Descartes's letter to the “learned and distinguished men” of the Sorbonne, which is appended to the Meditations, suggests that he was trying to pitch the Meditations as a textbook for the university. Though the endorsement of the Learned Men would not have guaranteed that the Meditations would be accepted or used as a textbook, it could certainly be viewed as an important step to getting it accepted. Unlike today's notion of a textbook, in Descartes's day “textbooks” were intended mostly for teachers, not students. Typically, at the close of a teacher's career, his notes would be published for the benefit of those who would go on to teach such course material.

A text book for teachers who would go on to teach... What we have with Sage Bionetworks is a list of information. The difference is clear. Sage offers random information that the proprietors did not generate themselves. They hope to share the information with people who will turn it into technologies that make money. Cargo. Descartes had a set of information that he gathered himself. He offered it up to the teachers in a manner that would allow them to understand, in great detail, who, what, when, why and how this information came to be and what can be done with it. It wasn't a football to be handed off but a playbook on how to play the game.

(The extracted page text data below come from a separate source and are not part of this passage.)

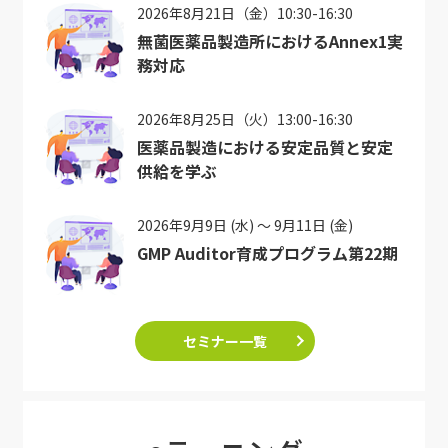
2026年8月21日（金）10:30-16:30
無菌医薬品製造所におけるAnnex1実
務対応
2026年8月25日（火）13:00-16:30
医薬品製造における安定品質と安定
供給を学ぶ
2026年9月9日 (水) ～ 9月11日 (金)
GMP Auditor育成プログラム第22期
セミナー一覧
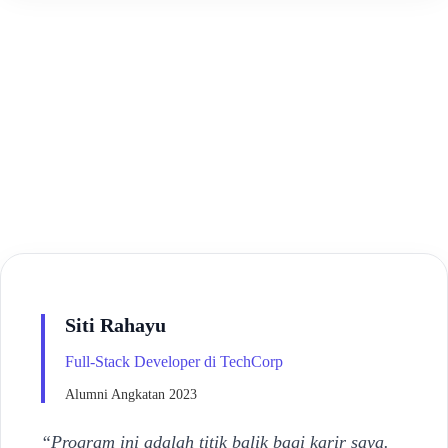
Siti Rahayu
Full-Stack Developer di TechCorp
Alumni Angkatan 2023
“Program ini adalah titik balik bagi karir saya.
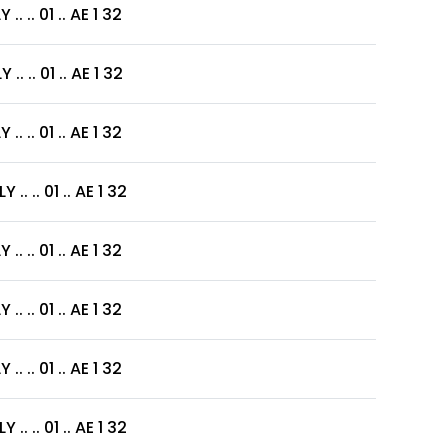
 .. 01 .. AE 1 32
. .. 01 .. AE 1 32
 .. 01 .. AE 1 32
. .. 01 .. AE 1 32
 .. 01 .. AE 1 32
 .. 01 .. AE 1 32
 .. 01 .. AE 1 32
. .. 01 .. AE 1 32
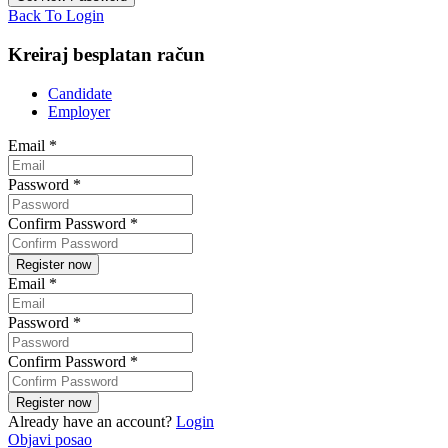
Back To Login
Kreiraj besplatan račun
Candidate
Employer
Email
*
Password
*
Confirm Password
*
Email
*
Password
*
Confirm Password
*
Already have an account?
Login
Objavi posao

Disassembled an old car. Lay the parts on the ground. Bring in an engineer and tell him to make the car run again. It won't work. Sage Bionetworks likewise, will not work.

One of the ways scientists used to get information was in the laboratory. The laboratory is where you ask nature a question. If you are clever and do so in the right way, nature will reveal itself to you. At the end of your career you might have a very interesting text book to write.